## [Work instructions]
1. In the style analysis below, how long did Marlow have to wait for his steamship to be repaired?
2. Does the style analysis below agree with each statement? (a) Scholars often regard Heart of Darkness as a classic example of literary impressionism. (b) Marlow is the only narrator in the novella. (c) Marlow's voice speeds up when his story skips over long stretches of time.

Heart of Darkness

by

Joseph Conrad

Heart of Darkness: Style 1 key example

Part 1
Explanation and Analysis:

The most distinctive stylistic features in Heart of Darkness include Conrad’s rich but brief sensory descriptions, intentional use of ambiguity, and deliberate distortion of time. All of these elements help him bring the reader along on Marlow’s journey. While the novella does have a distinct narrator besides Marlow, nearly all of it consists of Marlow telling other sailors his story in his own voice. As a result, the rhythm of human speech dominates the novella. Like a real human storyteller, Marlow speaks in short, loosely connected phrases, which he often organizes into long, plodding sentences. For instance, he describes approaching the Company’s Outer Station by recalling:

At last we opened a reach. A rocky cliff appeared, mounds of turned-up earth by the shore, houses on a hill, others with iron roofs, amongst a waste of excavations, or hanging to the declivity.

In passages like this one, rather than giving the reader a complete overview of the action, Conrad puts them in Marlow’s shoes by presenting them with Marlow’s perceptions in real time. He frequently blends these perceptions with Marlow’s thoughts and feelings about what he sees. This is key to the novella’s overall structure, which depends on the reader gradually realizing, in parallel with Marlow, that colonization is a corrupt, greed-driven enterprise rather than a noble civilizing mission. Indeed, this is why scholars often consider Heart of Darkness to be a classic example of literary impressionism, a writing style that focuses on characters’ subjective perceptions (or “impressions”) of the world. And it’s also why Conrad frequently uses ambiguous descriptions and vivid symbolism around light and darkness to hint at the outcome of Marlow’s journey, without simply giving away the book’s conclusion.

Yet, while Marlow often presents details like these in real time, he also sometimes skips over huge portions of his journey when they aren’t relevant to his story. Just as easily as a long sentence can capture mere moments in this novella, a short one can also capture months. For instance, after explaining how he learned that he had to wait three months for his steamship to be repaired, Marlow merely tells his listeners, “Oh, these months! Well, never mind. Various things happened.” He includes a few anecdotes from this time, but for the most part, he cuts to the chase. In fact, readers can easily miss transitions like these, because Marlow’s voice tends to move at the same pace, even as his storytelling sometimes lurches forward and sometimes dwells on particular events for far longer than his actual experience of them would have lasted. While Marlow’s story jumps around erratically through time, he speaks in a continuous, unbroken flow, which (like the Congo River) carries him and the reader forward, gradually but inevitably, towards Kurtz. Conrad uses this disconnect between the pace of Marlow’s storytelling and the pace of his actual story to unsettle the reader and remind them that the Congo is a treacherous, “unearthly” place.

## [Entries supplied]
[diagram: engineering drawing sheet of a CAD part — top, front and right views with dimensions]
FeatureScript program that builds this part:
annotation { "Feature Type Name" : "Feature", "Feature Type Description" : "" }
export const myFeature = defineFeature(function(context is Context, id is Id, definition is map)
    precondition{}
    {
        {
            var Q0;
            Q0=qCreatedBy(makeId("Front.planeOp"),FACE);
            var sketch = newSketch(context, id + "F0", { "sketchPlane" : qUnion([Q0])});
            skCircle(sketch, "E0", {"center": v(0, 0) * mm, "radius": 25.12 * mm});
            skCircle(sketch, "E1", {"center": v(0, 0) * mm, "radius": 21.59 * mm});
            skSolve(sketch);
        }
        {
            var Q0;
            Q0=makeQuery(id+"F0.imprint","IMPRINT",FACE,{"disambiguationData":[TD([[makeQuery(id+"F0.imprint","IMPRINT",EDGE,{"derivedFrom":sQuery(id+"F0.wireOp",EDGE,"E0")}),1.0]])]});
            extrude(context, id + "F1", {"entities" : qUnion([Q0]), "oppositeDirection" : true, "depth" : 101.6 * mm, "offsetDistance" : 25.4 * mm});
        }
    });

## [Answers below]
1. Three months.

2.
(a) Yes: "scholars often consider Heart of Darkness to be a classic example of literary impressionism"
(b) No: "the novella does have a distinct narrator besides Marlow"
(c) No: "Marlow’s voice tends to move at the same pace"